One for the Money, Two for the Show
This article is from the archive of The New York Sun before the launch of its new website in 2022. The Sun has neither altered nor updated such articles but will seek to correct any errors, mis-categorizations or other problems introduced during transfer.

If you’re black and you want to be in movies, the best thing you can do is skip acting school and start a hip-hop career. The previous generation of black actors came out of the theater, but today’s movies star black people who got their start shouting rhymes into a microphone.

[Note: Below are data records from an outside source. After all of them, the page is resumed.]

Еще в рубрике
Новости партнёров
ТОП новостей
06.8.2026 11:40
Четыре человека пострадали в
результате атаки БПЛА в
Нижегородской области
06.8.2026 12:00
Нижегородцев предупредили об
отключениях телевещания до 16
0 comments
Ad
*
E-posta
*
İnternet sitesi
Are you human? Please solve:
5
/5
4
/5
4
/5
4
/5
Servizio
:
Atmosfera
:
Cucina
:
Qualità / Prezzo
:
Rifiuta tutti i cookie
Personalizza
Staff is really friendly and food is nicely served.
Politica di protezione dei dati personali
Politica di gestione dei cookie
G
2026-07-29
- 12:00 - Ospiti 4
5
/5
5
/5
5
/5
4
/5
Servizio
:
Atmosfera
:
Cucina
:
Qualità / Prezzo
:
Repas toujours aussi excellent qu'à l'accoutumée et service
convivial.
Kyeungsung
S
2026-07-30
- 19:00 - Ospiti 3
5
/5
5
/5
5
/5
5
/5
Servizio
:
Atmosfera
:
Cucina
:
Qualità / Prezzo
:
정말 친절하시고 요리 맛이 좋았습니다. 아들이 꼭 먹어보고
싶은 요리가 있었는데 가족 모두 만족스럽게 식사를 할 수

That doesn’t mean the results are bad: Will Smith may have spent his formative years rapping that “Parents Just Don’t Understand,” but the former Fresh Prince of Bel-Air has grown in talent to the point at which even a movie as fraudulent as “The Pursuit of Happyness” feels like fried gold in his hands.

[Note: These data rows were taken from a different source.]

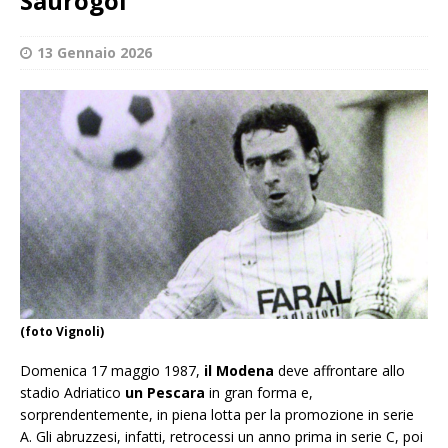
Saurogol
13 Gennaio 2026
(foto Vignoli)
Domenica 17 maggio 1987,
il Modena
deve affrontare allo
stadio Adriatico
un Pescara
in gran forma e,
sorprendentemente, in piena lotta per la promozione in serie
A. Gli abruzzesi, infatti, retrocessi un anno prima in serie C, poi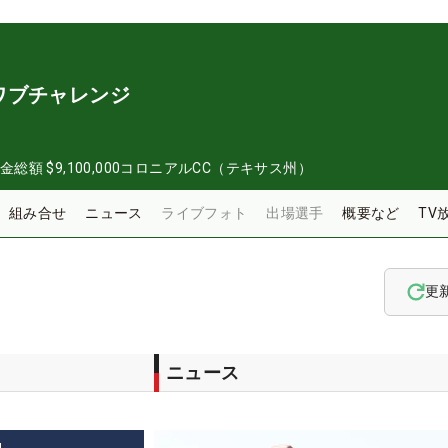
ワブチャレンジ
金総額
$9,100,000
コロニアルCC（テキサス州）
組み合せ
ニュース
ライブフォト
出場選手
概要など
TV
更
ニュース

In this Oscar-hungry tearjerker, Mr. Smith delivers a staggering performance that completely commands attention, which is good because if you look too hard at anything else in this film you’re liable to see holes.
With his hairline shaved back and his puckish sense of humor crushed beneath the weight of a million everyday financial worries, a transformed Smith takes the lead role in this hagiography of Christopher Gardner, a “top broker” and founder of the Gardner Rich brokerage firm. What makes Mr. Gardner’s life interesting isn’t his current wealth but his former poverty: He spent the early 1980s trying to raise his son and land a job at Dean Wittier by participating in their six-month, unpaid internship program while simultaneously living in public bathrooms and homeless shelters.
Like the best rap songs, “Pursuit” takes a theme we all know (internships stink) and makes it epic through closely observed details. Christopher sinks his life savings into a bone density machine that no doctor wants to buy. He can only afford a single present for his son’s birthday. His wife has to work double shifts to keep the family afloat. The parking tickets are piling up, the rent is due, day care costs too much, and suddenly everyone he ever loaned money to can’t pay him back. By the time his wife, the skeletal Thandie Newton, runs for the hills, we kind of see her point: This is the pits.
But Christopher is a dreamer and he fast-talks his way into the internship at Dean Wittier, his eyes on the prize of becoming a broker and making everything all better. A single intern from the pool of 20 will receive a job at the end of the six months, and he goes after it with a frightening monomania. His young son hangs in there as things go from bad to desperate, with Christopher spending his days trying to pass as a middle-class middle manager at Dean Wittier and his nights scrounging up food and a place to sleep. Will he complete the internship and win the job? Will his son be scarred for life? Will everything turn out okay? We all know the answers to these questions
because this is the holiday season — no one in Hollywood wants you to go home heartbroken.
But the sharp details and the acting keep you riveted. Mr. Smith’s real-life son, Jaden Christopher Syre Smith, plays his son in the movie and the casting is a stroke of genius. All that’s required of most kids in movies is to act naturally, and since Jaden is hanging out with his dad he’s the picture of relaxed and natural. His performance won’t win an Oscar but it feels far more authentic than the show-pony prancing of creepy Dakota Fanning.
If there was any fairness in Hollywood, they’d just give Mr. Smith the Best Actor Oscar now; playing against type here pays off for him in spades. He underplays all his big moments, and it’s amazing work.
Sadly, about 40 minutes in, “The Pursuit of Happyness” gets stuck on the same cycle: Something bad happens, Christopher works harder, things get worse, rinse, repeat. That’s when you look around and realize how soulless this movie really is. It’s set in 1981, when Wall Street was on its way to becoming a way of life, when personalities like Michael Milken and Ivan Boesky were about to be cast as heroes and not criminals, and when greed was about to be good. It was also when the homeless were hitting the streets in record numbers and a lousy economy was putting thousands of families in shelters. This is the first American film for the Italian director, Gabriele Muccino, and maybe that’s why he just doesn’t get it. Mr. Smith seems to be the only member of the working homeless, the rest being stock winos and hobos right out of Central Casting. And the film plays like a recruitment video for Dean Wittier. Making enough money to protect his son and leave all this misery behind is Christopher’s only goal, and that’s nice, but what happens after the credits roll?
The movie ends with title cards assuring us that Mr. Gardner went on to have all his hard work validated by making a zillion dollars, but is the film’s only barometer of success the size of your Christmas bonus? This doesn’t feel so much like a movie set in 1981 as a movie made in 1981, subtly extolling every one of the virtues that made that decade a soulless slog.